TRAVAIL DEMANDÉ
1. D'après le passage retenu sur l'interdiction du CBD, à quelle date le gouvernement a-t-il décrété l'interdiction de la vente de fleurs et de feuilles de cannabidiol ?
2. Poursuivez le passage retenu sur l'interdiction du CBD au-delà de sa dernière phrase.

PASSAGE RETENU
^^^^^^^^^^^^^^^^

Pour sauver nos petits poumons et éviter que nous devenions un peuple dépravé de Gaulois somnolents, le gouvernement a interdit la vente et la consommation de fleurs et de feuilles de CBD. Une décision stupéfiante, jugée dare-dare « illégale » par le Conseil d’État.
Des tonnes de graines, des hectares de plantation ? Dans l’Hexagone, c’est pas pour demain, clame haut et fort notre cher Darmanin ! Le 31 décembre, le gouvernement a décrété en loucedé l’interdiction de la vente de fleurs et de feuilles de cannabidiol (CBD) en France. Une décision à contre-courant du droit européen (même les Allemands songent à légaliser le cannabis). Et jugée illégale par les hauts fonctionnaires du Conseil d’État qui, quelques semaines plus tard, ont suspendu provisoirement l’interdiction. Le juge des référés a estimé « qu’il existe un doute sérieux sur la légalité de cette mesure d’interdiction générale et absolue en raison de son caractère disproportionné ».
Plus de chichon pour le réveillon
Mais alors, qui a les mains sales dans toute cette histoire ? La molécule de CBD, non psychotrope, présente dans le chanvre, et possédant des vertus relaxantes et anti-inflammatoires ? Ou la petite clique à Darmanin qui a fait passer la décision un 31 décembre ? Décidément, les politicards adorent tuer le chichon avant le réveillon. Déjà en 1970, les vieux balourds du gouvernement Chaban-Delmas avaient fait passer l’interdiction du cannabis à la même date. Plus de 50 ans après, l’entourloupe est la même.

^^^^^^^^^^^^^^^^

JEU DE DONNÉES
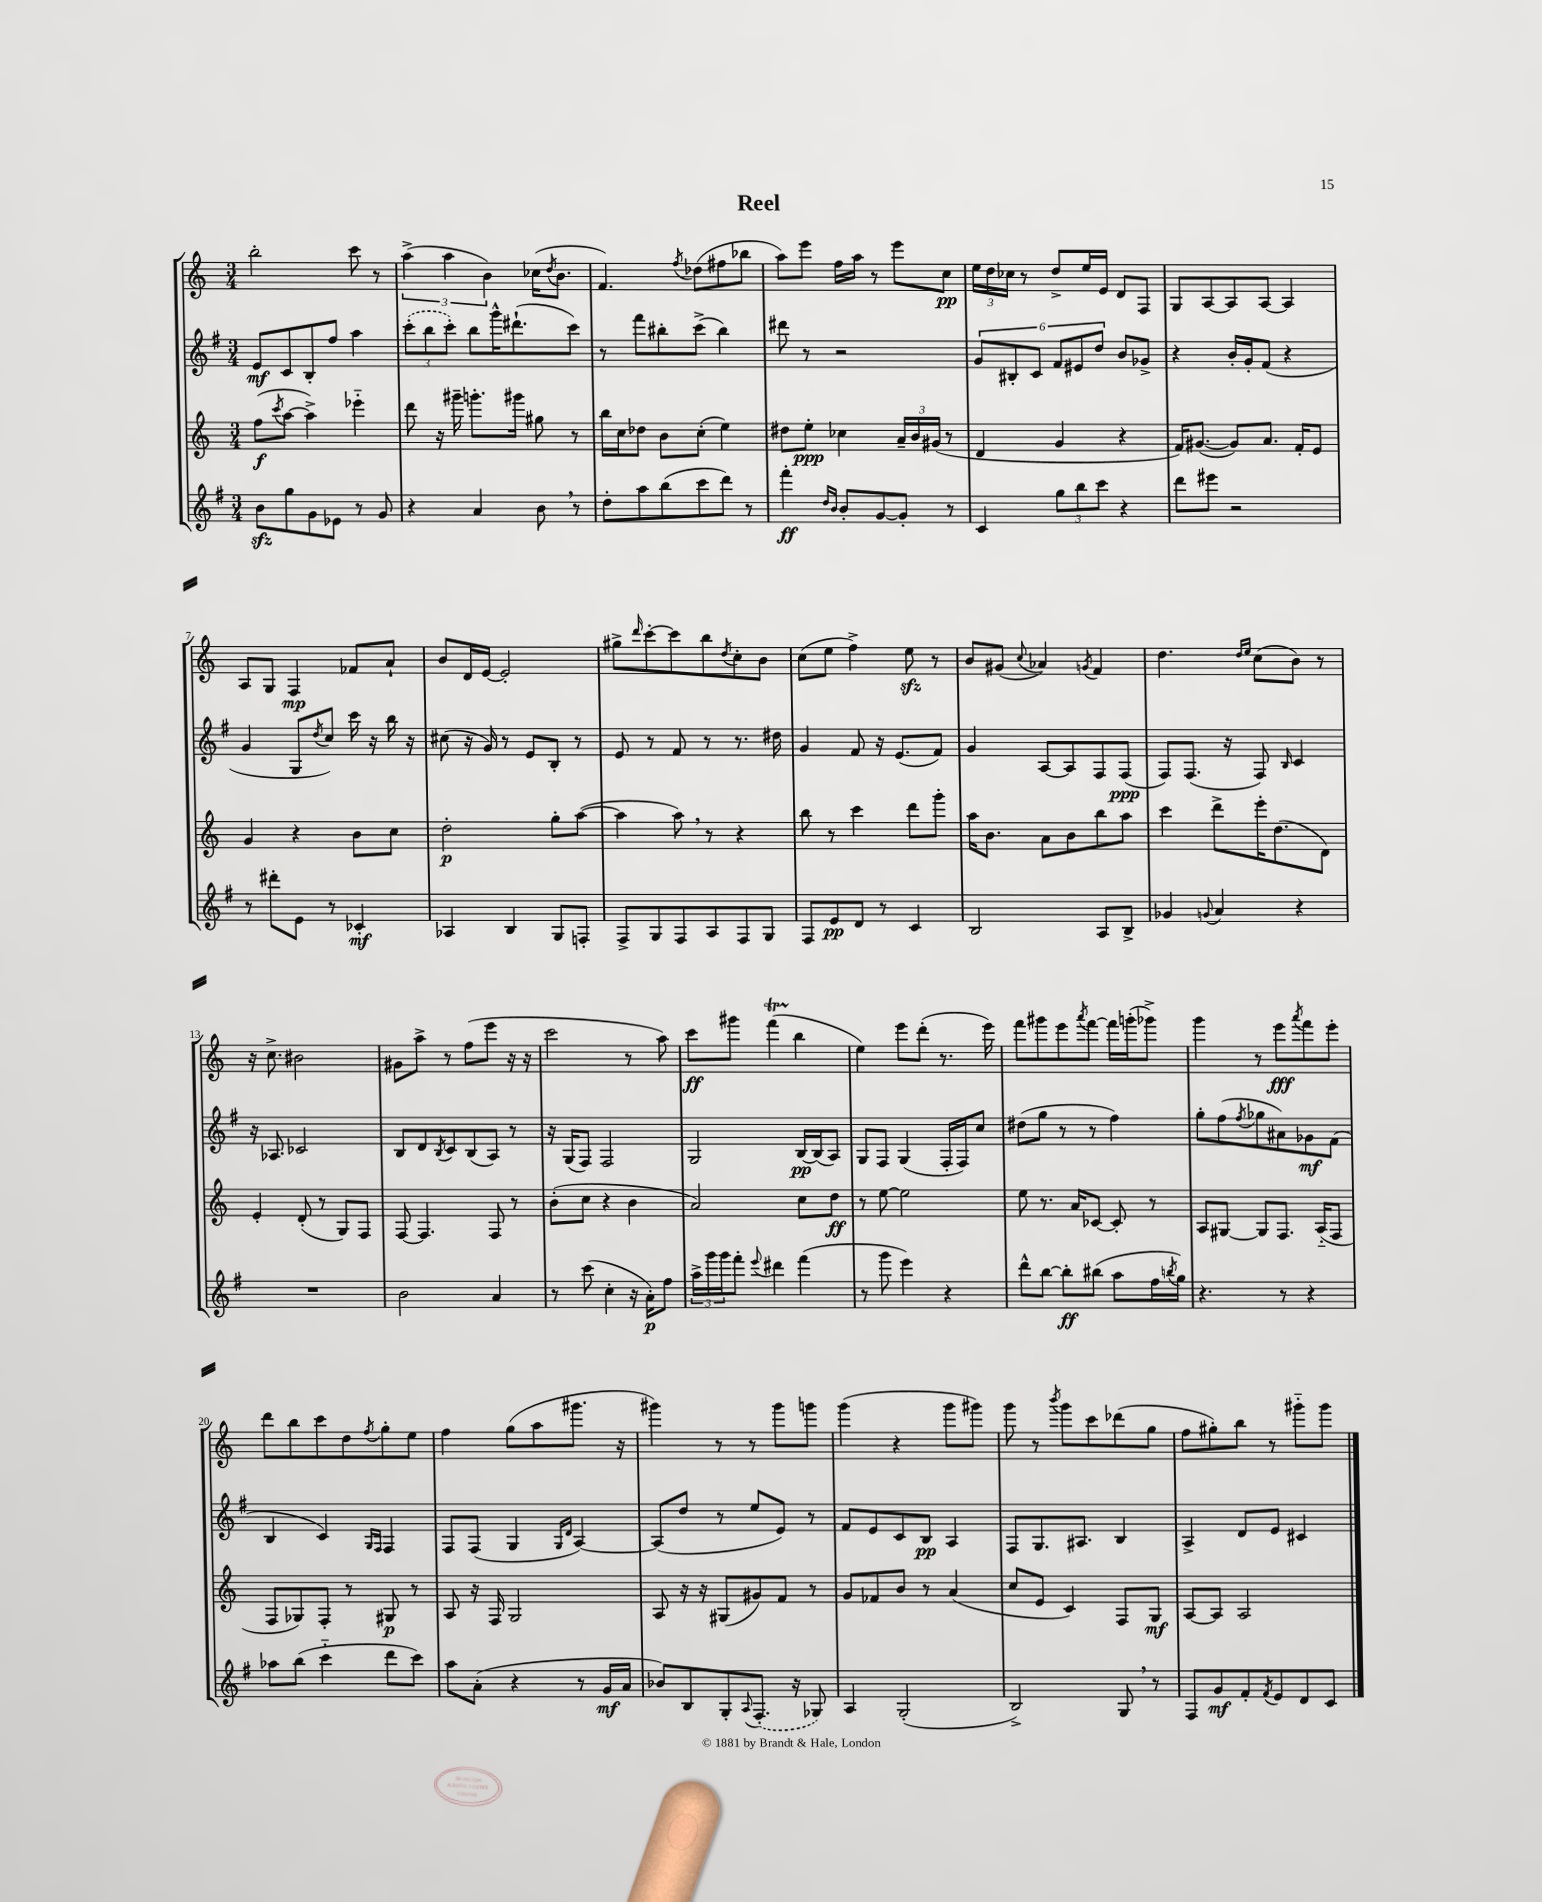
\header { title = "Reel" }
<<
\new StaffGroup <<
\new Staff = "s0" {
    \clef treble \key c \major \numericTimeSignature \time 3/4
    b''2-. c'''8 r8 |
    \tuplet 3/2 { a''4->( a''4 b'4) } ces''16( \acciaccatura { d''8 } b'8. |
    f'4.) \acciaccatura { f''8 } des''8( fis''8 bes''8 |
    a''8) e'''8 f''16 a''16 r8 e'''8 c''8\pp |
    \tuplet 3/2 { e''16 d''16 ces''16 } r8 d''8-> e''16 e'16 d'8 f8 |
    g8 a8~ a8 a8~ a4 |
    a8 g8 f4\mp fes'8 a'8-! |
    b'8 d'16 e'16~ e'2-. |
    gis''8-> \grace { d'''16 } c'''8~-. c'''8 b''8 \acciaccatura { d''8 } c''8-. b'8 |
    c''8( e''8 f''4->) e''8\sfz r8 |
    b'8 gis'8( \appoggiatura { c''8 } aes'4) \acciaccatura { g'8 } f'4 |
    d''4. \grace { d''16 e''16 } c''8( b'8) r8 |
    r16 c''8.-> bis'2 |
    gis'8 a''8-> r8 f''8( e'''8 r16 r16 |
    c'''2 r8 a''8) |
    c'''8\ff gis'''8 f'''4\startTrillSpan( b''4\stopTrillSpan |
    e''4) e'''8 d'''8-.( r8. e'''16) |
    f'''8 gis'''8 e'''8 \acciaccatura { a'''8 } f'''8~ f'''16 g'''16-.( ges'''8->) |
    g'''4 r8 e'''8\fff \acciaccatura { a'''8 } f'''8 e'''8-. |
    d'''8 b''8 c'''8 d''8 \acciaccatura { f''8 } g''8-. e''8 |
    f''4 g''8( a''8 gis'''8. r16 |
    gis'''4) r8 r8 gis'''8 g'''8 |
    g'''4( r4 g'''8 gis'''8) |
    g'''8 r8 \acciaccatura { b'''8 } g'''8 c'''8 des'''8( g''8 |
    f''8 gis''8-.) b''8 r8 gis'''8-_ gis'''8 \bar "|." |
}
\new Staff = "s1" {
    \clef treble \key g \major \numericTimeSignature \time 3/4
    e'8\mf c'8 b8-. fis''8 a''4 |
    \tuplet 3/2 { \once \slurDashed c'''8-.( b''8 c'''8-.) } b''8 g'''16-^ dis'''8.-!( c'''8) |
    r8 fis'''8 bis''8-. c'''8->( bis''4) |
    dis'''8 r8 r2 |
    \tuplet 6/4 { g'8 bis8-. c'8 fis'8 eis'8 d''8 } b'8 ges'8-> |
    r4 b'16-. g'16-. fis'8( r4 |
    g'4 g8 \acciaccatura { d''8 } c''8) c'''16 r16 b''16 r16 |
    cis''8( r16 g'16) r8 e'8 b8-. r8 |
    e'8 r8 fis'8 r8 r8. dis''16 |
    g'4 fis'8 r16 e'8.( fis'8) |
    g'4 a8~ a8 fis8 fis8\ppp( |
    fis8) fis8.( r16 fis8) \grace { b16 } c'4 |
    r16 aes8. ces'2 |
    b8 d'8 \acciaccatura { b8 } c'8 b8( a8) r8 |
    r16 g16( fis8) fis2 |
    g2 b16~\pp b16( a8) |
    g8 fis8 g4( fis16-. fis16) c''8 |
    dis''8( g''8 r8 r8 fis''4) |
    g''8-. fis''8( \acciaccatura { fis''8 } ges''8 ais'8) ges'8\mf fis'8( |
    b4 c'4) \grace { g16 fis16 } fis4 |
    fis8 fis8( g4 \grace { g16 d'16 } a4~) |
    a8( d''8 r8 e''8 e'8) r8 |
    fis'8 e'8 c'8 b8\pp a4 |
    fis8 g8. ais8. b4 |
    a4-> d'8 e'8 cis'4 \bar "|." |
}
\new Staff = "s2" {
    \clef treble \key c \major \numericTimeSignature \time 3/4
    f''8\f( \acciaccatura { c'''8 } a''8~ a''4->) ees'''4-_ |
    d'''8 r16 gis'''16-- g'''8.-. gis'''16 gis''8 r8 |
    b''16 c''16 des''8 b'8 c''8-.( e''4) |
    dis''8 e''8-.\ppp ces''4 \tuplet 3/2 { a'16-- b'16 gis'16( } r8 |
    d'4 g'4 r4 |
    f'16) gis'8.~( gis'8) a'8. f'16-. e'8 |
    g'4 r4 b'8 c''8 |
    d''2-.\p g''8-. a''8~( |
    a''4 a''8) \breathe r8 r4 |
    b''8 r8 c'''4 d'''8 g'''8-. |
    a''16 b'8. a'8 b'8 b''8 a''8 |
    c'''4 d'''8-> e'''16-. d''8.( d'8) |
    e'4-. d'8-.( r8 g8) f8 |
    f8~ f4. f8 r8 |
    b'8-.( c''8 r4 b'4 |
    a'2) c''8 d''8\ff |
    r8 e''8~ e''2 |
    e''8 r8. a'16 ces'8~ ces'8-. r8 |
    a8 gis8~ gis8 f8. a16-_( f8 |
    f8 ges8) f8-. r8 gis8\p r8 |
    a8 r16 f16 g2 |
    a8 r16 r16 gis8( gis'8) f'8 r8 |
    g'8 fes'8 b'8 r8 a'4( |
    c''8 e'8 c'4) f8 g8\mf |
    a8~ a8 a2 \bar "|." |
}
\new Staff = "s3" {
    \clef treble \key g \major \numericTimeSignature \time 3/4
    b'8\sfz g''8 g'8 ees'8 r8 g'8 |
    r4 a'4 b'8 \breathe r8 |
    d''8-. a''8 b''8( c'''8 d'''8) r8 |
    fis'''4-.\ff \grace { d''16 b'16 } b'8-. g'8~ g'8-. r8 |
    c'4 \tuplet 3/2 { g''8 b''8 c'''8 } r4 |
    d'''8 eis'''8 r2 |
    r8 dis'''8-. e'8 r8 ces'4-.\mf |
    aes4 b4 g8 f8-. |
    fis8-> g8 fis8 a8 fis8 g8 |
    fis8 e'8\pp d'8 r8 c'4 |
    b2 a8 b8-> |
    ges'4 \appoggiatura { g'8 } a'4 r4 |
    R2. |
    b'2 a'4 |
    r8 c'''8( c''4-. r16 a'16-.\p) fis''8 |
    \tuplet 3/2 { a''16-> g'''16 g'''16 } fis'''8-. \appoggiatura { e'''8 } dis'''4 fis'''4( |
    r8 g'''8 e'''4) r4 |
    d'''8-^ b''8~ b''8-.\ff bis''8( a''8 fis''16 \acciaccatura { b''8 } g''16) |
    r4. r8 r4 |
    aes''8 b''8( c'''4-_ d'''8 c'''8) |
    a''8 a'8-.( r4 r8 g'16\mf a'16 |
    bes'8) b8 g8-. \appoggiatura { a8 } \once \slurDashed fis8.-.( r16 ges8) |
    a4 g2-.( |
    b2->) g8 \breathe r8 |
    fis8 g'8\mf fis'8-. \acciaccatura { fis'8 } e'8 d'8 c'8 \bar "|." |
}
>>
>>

^^^^^^^^^^^^^^^^

LISTE DES RÉPONSES
1. Le 31 décembre.

2.
Du côté des vendeurs, c’est le flou et la cata. Alors que les fleurs et les feuilles représentaient plus de la moitié de leur chiffre d’affaires, certains ont lancé des promos et bradé leur marchandise, de peur de se faire perquisitionner (1). Aujourd’hui, les rayons sont vides.
Et les têtes aussi. « Le chanvre était là avant nous. On n’a même plus le droit de disposer de la nature, notre mère à tous. C’est hallucinant », expliquait Nathalie Pibonson, productrice de chanvre paysan en Drôme provençale (voir L’âdf n°169).
Imposé à la va-vite, le décret d’interdiction était d’un grand vide juridique. Comprenez : on essaie de ne pas être clair pour noyer le poisson et mener tout le monde en bateau. Beaucoup de questions fleurissaient alors pour les consommateurs : le CBD est-il considéré comme un stupéfiant, au même titre que le cannabis psychotrope ? Comment va-t-on punir ceux qui détiennent des fleurs ? En France, près de 10 % de la population consomme du CBD, soit 6 millions de personnes (2). L’interdire, c’est aussi courir le risque de voir tous ces fumeurs partir se fournir sur le marché noir et alimenter les trafics. Les chiffres sont déjà élevés pour le cannabis (3) : malgré une forte répression qui peut grimper à plusieurs mois de prison, la consommation régulière de weed en France est la plus forte d’Europe.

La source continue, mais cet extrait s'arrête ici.